An Illuminated Altar Missal

Unfortunately, I cannot offer a great deal of information to our readers about this manuscript, other than to tell you that it is, of course, an altar missal.  Regardless of the lack of details, it is a beautiful piece of liturgical art that is worth sharing. One can imagine this missal set upon some medieval or early Renaissance altar,  its gold leaf and painted colours illumined by sunlight and soft glow of the candles set upon the altar.

There are, of course, lessons to be found even in something so simple as this. In even its smallest details, the sacred liturgy is an echo of the heavenly and as such, no effort should be spared to reflect this reality. Beauty has the power to stir the heart; it has the power to teach. This is why the Church, in her perennial wisdom and practice, has seen fit to clothe the sacred liturgy in beauty. It is both a tool for evangelization and an echo of the heavenly liturgy itself.

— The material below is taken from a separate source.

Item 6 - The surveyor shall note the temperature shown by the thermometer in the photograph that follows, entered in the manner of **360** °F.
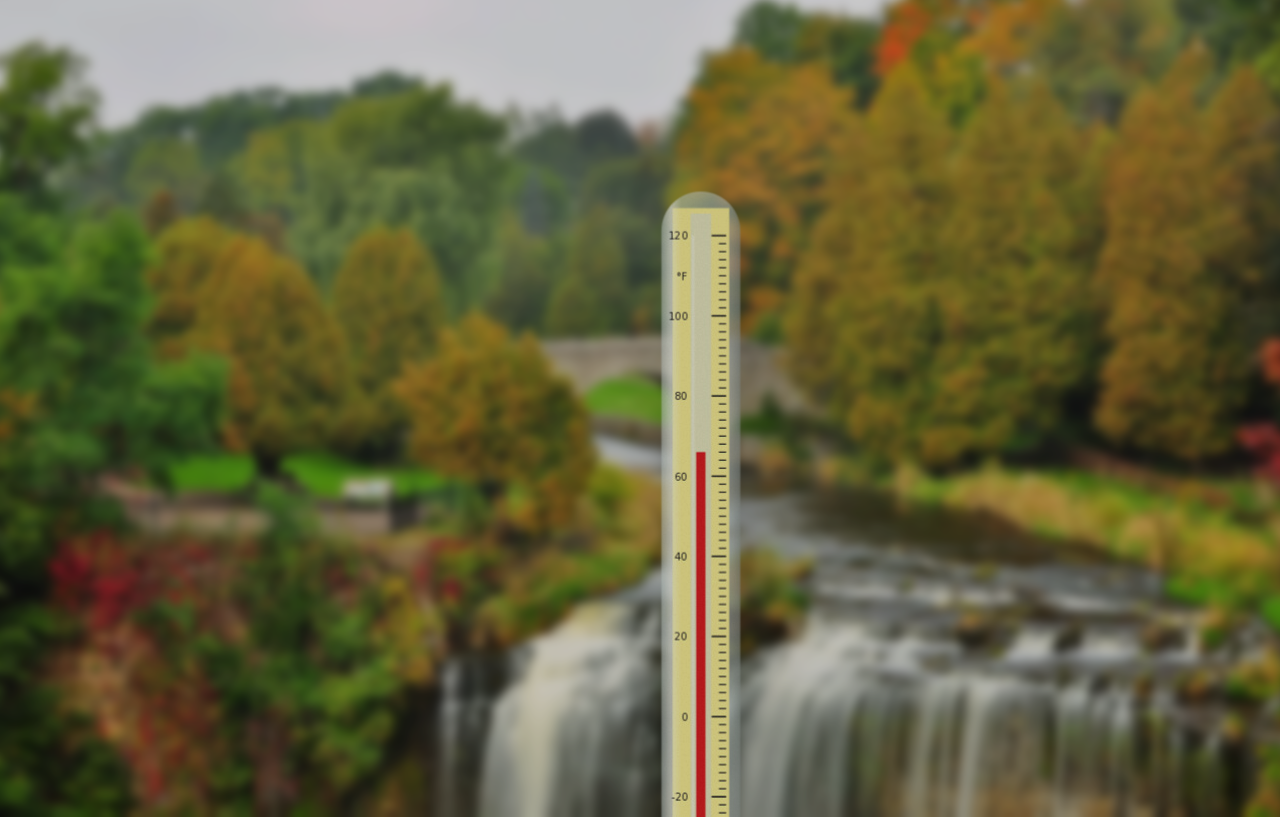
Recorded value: **66** °F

The beginning of the Canon Missae -- the Canon of the Mass
The propers for the Feast of St. Ambrose
The gospel
Of course, with the advent of the printing press, these hand-illuminated, coloured missals would eventually be replaced by woodcuts and engravings, but despite that, they were still characterized by their own particular beauty.  All of these signs and symbols, in even the smallest of details, point to nothing less than the supreme importance of the liturgical life of the Church and we should expect nothing less in our own day.